WORK TO COMPLETE |
Copy the rows below, starting at the line that contains "2022年03月10日" and ending at the last line of the rows. Leave the pictures out of your answer.

** Opening TASK INPUTS block **

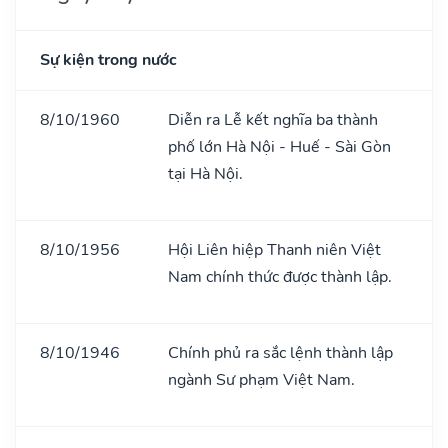
Sự kiện trong nước
8/10/1960
Diễn ra Lễ kết nghĩa ba thành
phố lớn Hà Nội - Huế - Sài Gòn
tại Hà Nội.
8/10/1956
Hội Liên hiệp Thanh niên Việt
Nam chính thức được thành lập.
8/10/1946
Chính phủ ra sắc lệnh thành lập
ngành Sư phạm Việt Nam.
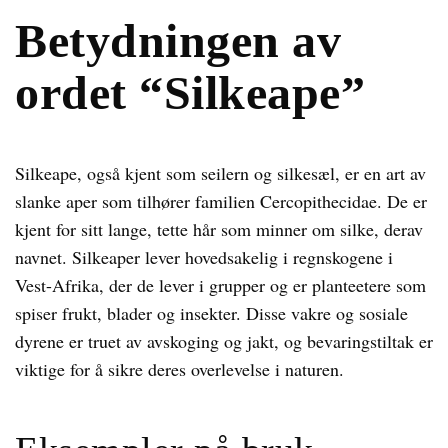
Betydningen av
ordet “Silkeape”
Silkeape, også kjent som seilern og silkesæl, er en art av
slanke aper som tilhører familien Cercopithecidae. De er
kjent for sitt lange, tette hår som minner om silke, derav
navnet. Silkeaper lever hovedsakelig i regnskogene i
Vest-Afrika, der de lever i grupper og er planteetere som
spiser frukt, blader og insekter. Disse vakre og sosiale
dyrene er truet av avskoging og jakt, og bevaringstiltak er
viktige for å sikre deres overlevelse i naturen.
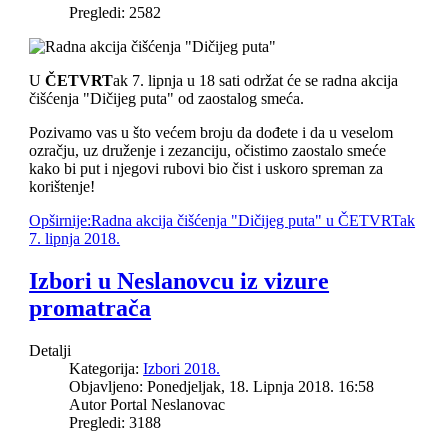
Pregledi: 2582
U
ČETVRT
ak 7. lipnja u 18 sati održat će se radna akcija
čišćenja "Dičijeg puta" od zaostalog smeća.
Pozivamo vas u što većem broju da dođete i da u veselom
ozračju, uz druženje i zezanciju, očistimo zaostalo smeće
kako bi put i njegovi rubovi bio čist i uskoro spreman za
korištenje!
Opširnije:Radna akcija čišćenja "Dičijeg puta" u ČETVRTak
7. lipnja 2018.
Izbori u Neslanovcu iz vizure
promatrača
Detalji
Kategorija:
Izbori 2018.
Objavljeno: Ponedjeljak, 18. Lipnja 2018. 16:58
Autor Portal Neslanovac
Pregledi: 3188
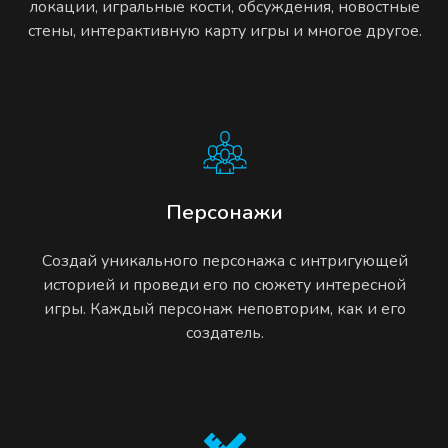
локации, игральные кости, обсуждения, новостные
стены, интерактивную карту игры и многое другое.
Персонажи
Создай уникального персонажа с интригующей
историей и проведи его по сюжету интересной
игры. Каждый персонаж неповторим, как и его
создатель.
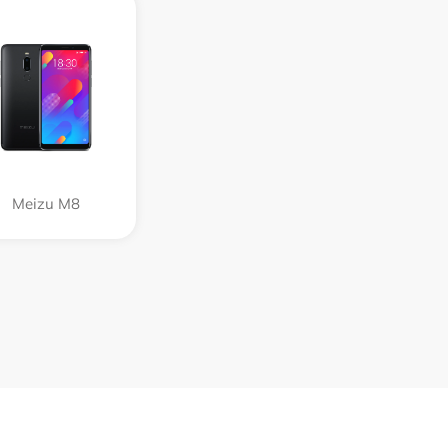
Meizu M8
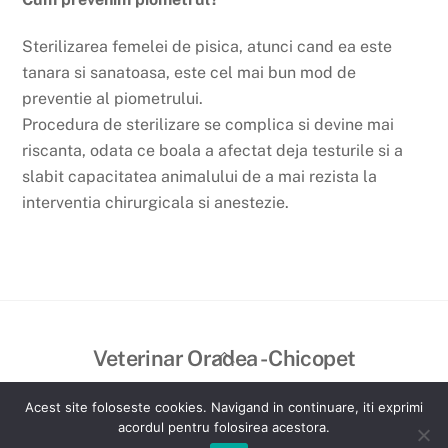
Sterilizarea femelei de pisica, atunci cand ea este
tanara si sanatoasa, este cel mai bun mod de
preventie al piometrului.
Procedura de sterilizare se complica si devine mai
riscanta, odata ce boala a afectat deja testurile si a
slabit capacitatea animalului de a mai rezista la
interventia chirurgicala si anestezie.
Back
Veterinar Oradea - Chicopet
To
©
Veterinar Oradea - Chicopet
2026
Top
Acest site foloseste cookies. Navigand in continuare, iti exprimi
Created by VisualBrand
acordul pentru folosirea acestora.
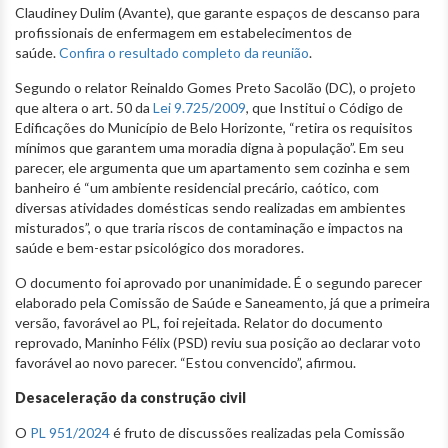
Claudiney Dulim (Avante), que garante espaços de descanso para
profissionais de enfermagem em estabelecimentos de
saúde.
Confira o resultado completo da reunião
.
Segundo o relator Reinaldo Gomes Preto Sacolão (DC), o projeto
que altera o art. 50 da
Lei 9.725/2009
, que Institui o Código de
Edificações do Município de Belo Horizonte, “retira os requisitos
mínimos que garantem uma moradia digna à população”. Em seu
parecer, ele argumenta que um apartamento sem cozinha e sem
banheiro é “um ambiente residencial precário, caótico, com
diversas atividades domésticas sendo realizadas em ambientes
misturados”, o que traria riscos de contaminação e impactos na
saúde e bem-estar psicológico dos moradores.
O documento foi aprovado por unanimidade. É o segundo parecer
elaborado pela Comissão de Saúde e Saneamento, já que a primeira
versão, favorável ao PL, foi rejeitada. Relator do documento
reprovado, Maninho Félix (PSD) reviu sua posição ao declarar voto
favorável ao novo parecer. “Estou convencido”, afirmou.
Desaceleração da construção civil
O
PL 951/2024
é fruto de discussões realizadas pela Comissão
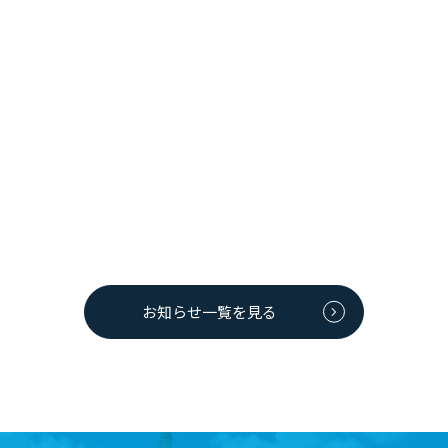
2022年03月10日
店舗からのお知らせ
【ANA FESTAよりお知らせ】3/20（日）ANA機内食を特
別販売します！10セット限定販売です！
大館能代空港2階売店「ANA FESTA」では、
3/20（日）ANA国際線エコノミークラス機内食を販売いたします。
発売から9か月でシリーズ累計約1...
お知らせ一覧を見る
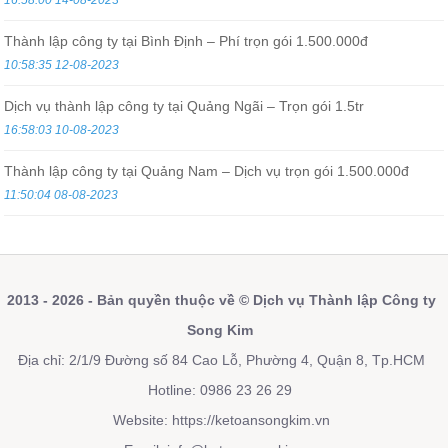
Thành lập công ty tại Bình Định – Phí trọn gói 1.500.000đ
10:58:35 12-08-2023
Dịch vụ thành lập công ty tại Quảng Ngãi – Trọn gói 1.5tr
16:58:03 10-08-2023
Thành lập công ty tại Quảng Nam – Dịch vụ trọn gói 1.500.000đ
11:50:04 08-08-2023
2013 - 2026 - Bản quyền thuộc về © Dịch vụ Thành lập Công ty
Song Kim
Địa chỉ: 2/1/9 Đường số 84 Cao Lỗ, Phường 4, Quận 8, Tp.HCM
Hotline: 0986 23 26 29
Website:
https://ketoansongkim.vn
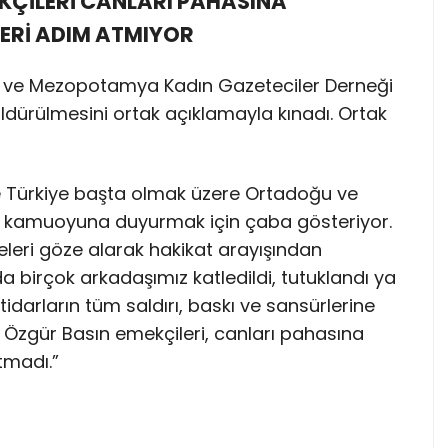
KÇİLERİ CANLARI PAHASINA
ERİ ADIM ATMIYOR
G) ve Mezopotamya Kadın Gazeteciler Derneği
ldürülmesini ortak açıklamayla kınadı. Ortak
ve Türkiye başta olmak üzere Ortadoğu ve
ri kamuoyuna duyurmak için çaba gösteriyor.
ikeleri göze alarak hakikat arayışından
 birçok arkadaşımız katledildi, tutuklandı ya
ktidarların tüm saldırı, baskı ve sansürlerine
 Özgür Basın emekçileri, canları pahasına
tmadı.”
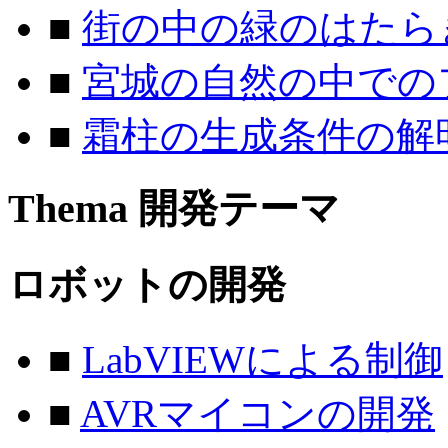
■
街の中の緑のはたら
■
宮城の自然の中での
■
霜柱の生成条件の解
Thema
開発テーマ
ロボットの開発
■
LabVIEWによる制御
■
AVRマイコンの開発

** Closing TASK INPUTS block **

REPLY TO THE EXERCISE |
2022年03月10日
店舗からのお知らせ
【ANA FESTAよりお知らせ】3/20（日）ANA機内食を特
別販売します！10セット限定販売です！
大館能代空港2階売店「ANA FESTA」では、
3/20（日）ANA国際線エコノミークラス機内食を販売いたします。
発売から9か月でシリーズ累計約1...
お知らせ一覧を見る
Thành lập công ty tại Bình Định – Phí trọn gói 1.500.000đ
10:58:35 12-08-2023
Dịch vụ thành lập công ty tại Quảng Ngãi – Trọn gói 1.5tr
16:58:03 10-08-2023
Thành lập công ty tại Quảng Nam – Dịch vụ trọn gói 1.500.000đ
11:50:04 08-08-2023
2013 - 2026 - Bản quyền thuộc về © Dịch vụ Thành lập Công ty
Song Kim
Địa chỉ: 2/1/9 Đường số 84 Cao Lỗ, Phường 4, Quận 8, Tp.HCM
Hotline: 0986 23 26 29
Website:
https://ketoansongkim.vn
KÇİLERİ CANLARI PAHASINA
ERİ ADIM ATMIYOR
G) ve Mezopotamya Kadın Gazeteciler Derneği
ldürülmesini ortak açıklamayla kınadı. Ortak
ve Türkiye başta olmak üzere Ortadoğu ve
ri kamuoyuna duyurmak için çaba gösteriyor.
ikeleri göze alarak hakikat arayışından
 birçok arkadaşımız katledildi, tutuklandı ya
ktidarların tüm saldırı, baskı ve sansürlerine
 Özgür Basın emekçileri, canları pahasına
tmadı.”
■
街の中の緑のはたら
■
宮城の自然の中での
■
霜柱の生成条件の解
Thema
開発テーマ
ロボットの開発
■
LabVIEWによる制御
■
AVRマイコンの開発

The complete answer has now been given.